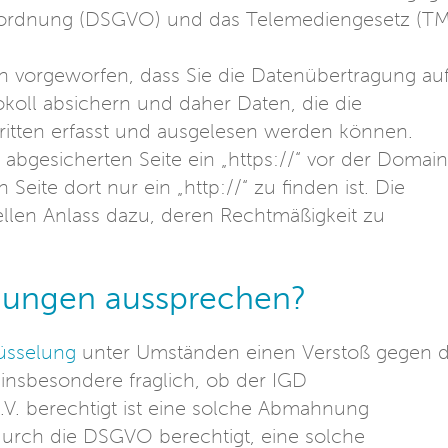
erordnung (DSGVO) und das Telemediengesetz (T
 vorgeworfen, dass Sie die Datenübertragung au
okoll absichern und daher Daten, die die
ritten erfasst und ausgelesen werden können.
r abgesicherten Seite ein „https://“ vor der Domain
Seite dort nur ein „http://“ zu finden ist. Die
llen Anlass dazu, deren Rechtmäßigkeit zu
nungen aussprechen?
üsselung
unter Umständen einen Verstoß gegen d
 insbesondere fraglich, ob der IGD
V. berechtigt ist eine solche Abmahnung
durch die DSGVO berechtigt, eine solche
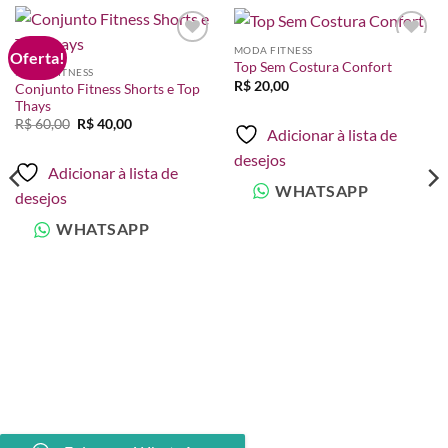
MODA FITNESS
Oferta!
Adicionar
Adicionar
Top Sem Costura Confort
à lista de
à lista de
MODA FITNESS
desejos
desejos
R$
20,00
Conjunto Fitness Shorts e Top
Thays
O
O
R$
60,00
R$
40,00
Adicionar à lista de
preço
preço
original
atual
desejos
era:
é:
Adicionar à lista de
R$ 60,00.
R$ 40,00.
WHATSAPP
desejos
WHATSAPP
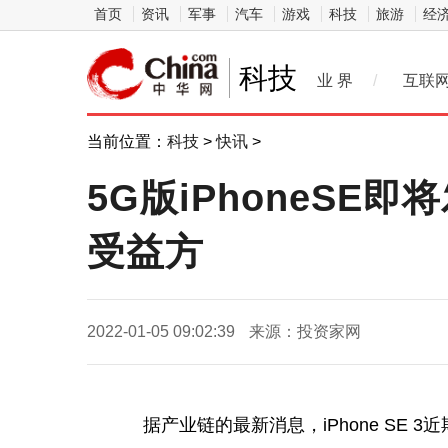
首页
资讯
军事
汽车
游戏
科技
旅游
经
科技
业 界
/
互联
当前位置：
科技
>
快讯
>
5G版iPhoneS
受益方
2022-01-05 09:02:39
来源：投资家网
据产业链的最新消息，iPhone SE 3
近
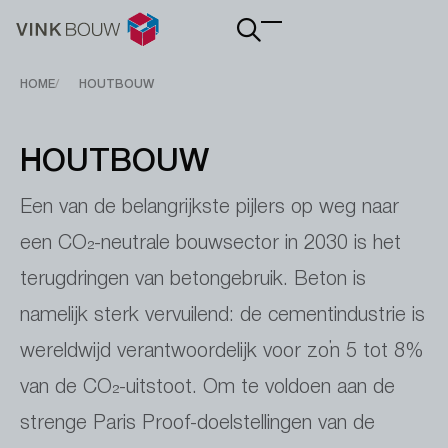
Main
navigation
Breadcrumb
HOME
HOUTBOUW
HOUTBOUW
Een van de belangrijkste pijlers op weg naar
een CO₂-neutrale bouwsector in 2030 is het
terugdringen van betongebruik. Beton is
namelijk sterk vervuilend: de cementindustrie is
wereldwijd verantwoordelijk voor zo’n 5 tot 8%
van de CO₂-uitstoot. Om te voldoen aan de
strenge Paris Proof-doelstellingen van de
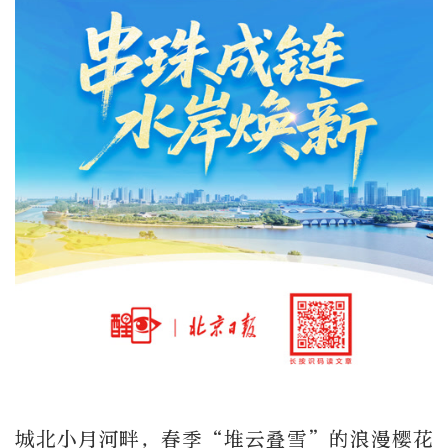
城北小月河畔，春季“堆云叠雪”的浪漫樱花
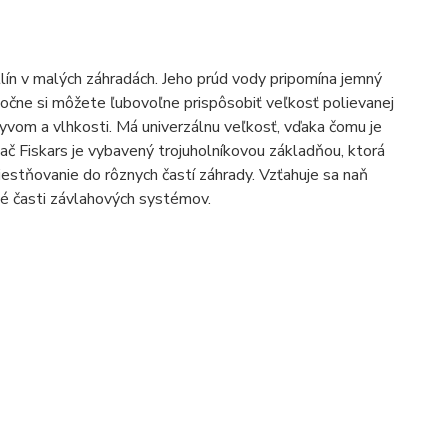
ín v malých záhradách. Jeho prúd vody pripomína jemný
čne si môžete ľubovoľne prispôsobiť veľkosť polievanej
vom a vlhkosti. Má univerzálnu veľkosť, vďaka čomu je
č Fiskars je vybavený trojuholníkovou základňou, ktorá
miestňovanie do rôznych častí záhrady. Vzťahuje sa naň
né časti závlahových systémov.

^^^^

Print the complete listing exactly as it stands, without its pictures.

erordnung (DSGVO) und das Telemediengesetz (T
 vorgeworfen, dass Sie die Datenübertragung au
okoll absichern und daher Daten, die die
ritten erfasst und ausgelesen werden können.
r abgesicherten Seite ein „https://“ vor der Domain
Seite dort nur ein „http://“ zu finden ist. Die
llen Anlass dazu, deren Rechtmäßigkeit zu
nungen aussprechen?
üsselung
unter Umständen einen Verstoß gegen d
 insbesondere fraglich, ob der IGD
V. berechtigt ist eine solche Abmahnung
durch die DSGVO berechtigt, eine solche
MODA FITNESS
Oferta!
Adicionar
Adicionar
Top Sem Costura Confort
à lista de
à lista de
MODA FITNESS
desejos
desejos
R$
20,00
Conjunto Fitness Shorts e Top
Thays
O
O
R$
60,00
R$
40,00
Adicionar à lista de
preço
preço
original
atual
desejos
era:
é:
Adicionar à lista de
R$ 60,00.
R$ 40,00.
WHATSAPP
desejos
WHATSAPP
首页
资讯
军事
汽车
游戏
科技
旅游
经
科技
业 界
/
互联
当前位置：
科技
>
快讯
>
5G版iPhoneS
受益方
2022-01-05 09:02:39
来源：投资家网
据产业链的最新消息，iPhone SE 3
近
Main
navigation
Breadcrumb
HOME
HOUTBOUW
HOUTBOUW
Een van de belangrijkste pijlers op weg naar
een CO₂-neutrale bouwsector in 2030 is het
terugdringen van betongebruik. Beton is
namelijk sterk vervuilend: de cementindustrie is
wereldwijd verantwoordelijk voor zo’n 5 tot 8%
van de CO₂-uitstoot. Om te voldoen aan de
strenge Paris Proof-doelstellingen van de
城北小月河畔，春季“堆云叠雪”的浪漫樱花
ín v malých záhradách. Jeho prúd vody pripomína jemný
čne si môžete ľubovoľne prispôsobiť veľkosť polievanej
vom a vlhkosti. Má univerzálnu veľkosť, vďaka čomu je
č Fiskars je vybavený trojuholníkovou základňou, ktorá
miestňovanie do rôznych častí záhrady. Vzťahuje sa naň
né časti závlahových systémov.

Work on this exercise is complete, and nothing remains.